Gazing Light Eternity will be reissued on cassette by Fólkvangr Records on June 16, and includes a newly recorded bonus song, the lovely, wistful “Part V (The Gazer’s Throne).” Sounding a bit like something that would have fit seamlessly on Opeth’s Morningrise, the all-acoustic track feels like a departure both musically and tonally from what came before it, but it ends the album so perfectly that it’s difficult to imagine it seeming complete without it.

When asked about the new track and how it fits with the overall theme of the record, Chiral had this to say:

“This song was born as a mere acoustic re-interpretation of ‘Gazing Light Eternity’ opener, “The Gazer.” Indeed, the first couple of verses are just the same. The remaining one, instead, had been written down at the same time when I was first in touch with Mark (Fólkvangr Records). We decided, I offered it and he was more than happy to accept, to include a bonus track to fulfill this album.

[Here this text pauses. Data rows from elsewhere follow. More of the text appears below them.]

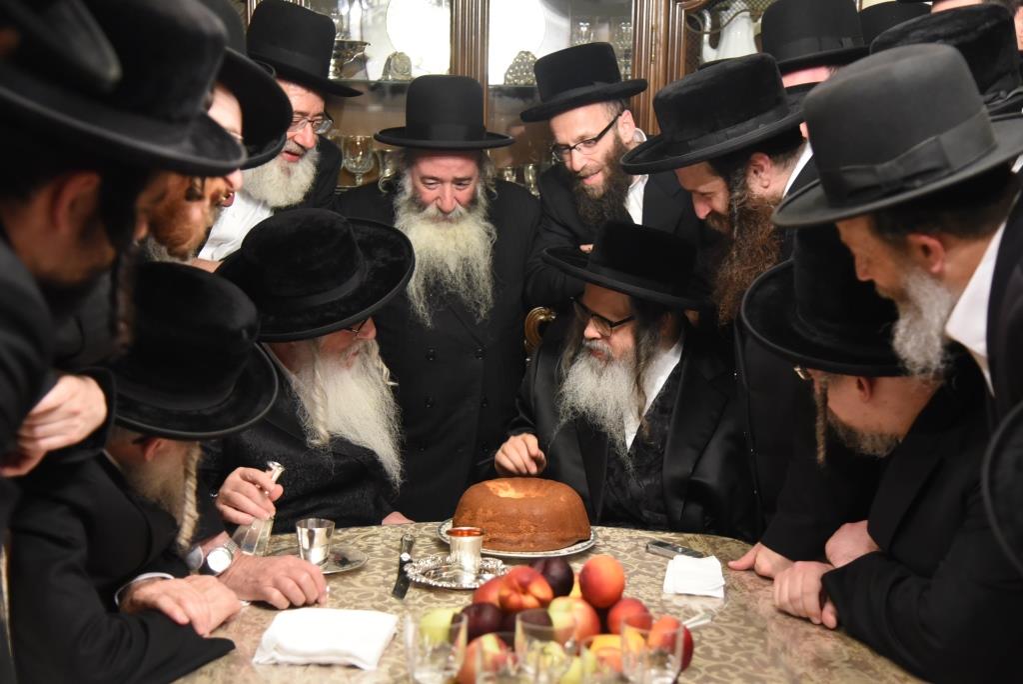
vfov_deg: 26.0
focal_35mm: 52
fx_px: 1478
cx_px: 512
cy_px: 342
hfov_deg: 38.2
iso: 4000
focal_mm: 52
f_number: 4
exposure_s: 1/60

As a matter of fact, at that time, I was experimenting as well as listening to a shit-ton of indie/acoustic stuff and I wanted so badly to craft something reminding that specific style, though I’m not sure I managed to do that. In particular, I must admit “The Gazer’s Throne” has been inspired by the likes of Daughter and their very first EP, His Young Heart. I do have a thing for this band, [by the way].

That being said, the song itself is supposed to adorn and possibly complete that brief voyage about “…The evolution and perception of the perpetual flow of time on men, places and memories.” The reason is that the album, in its original form ended in a, let’s say, positive and hopeful way. But things change, and so does your perspective about the story you had told just few months ago. So I did need to add this (alternative) finale and give the whole thing a new, dramatic yet gloomy closure.

I sure didn’t want people to think I had become less pessimistic than before! Still, I’m pretty sure that pretty much anyone who’s familiar with Chiral’s previous works would be surprised by this new track – hopefully in a good way.”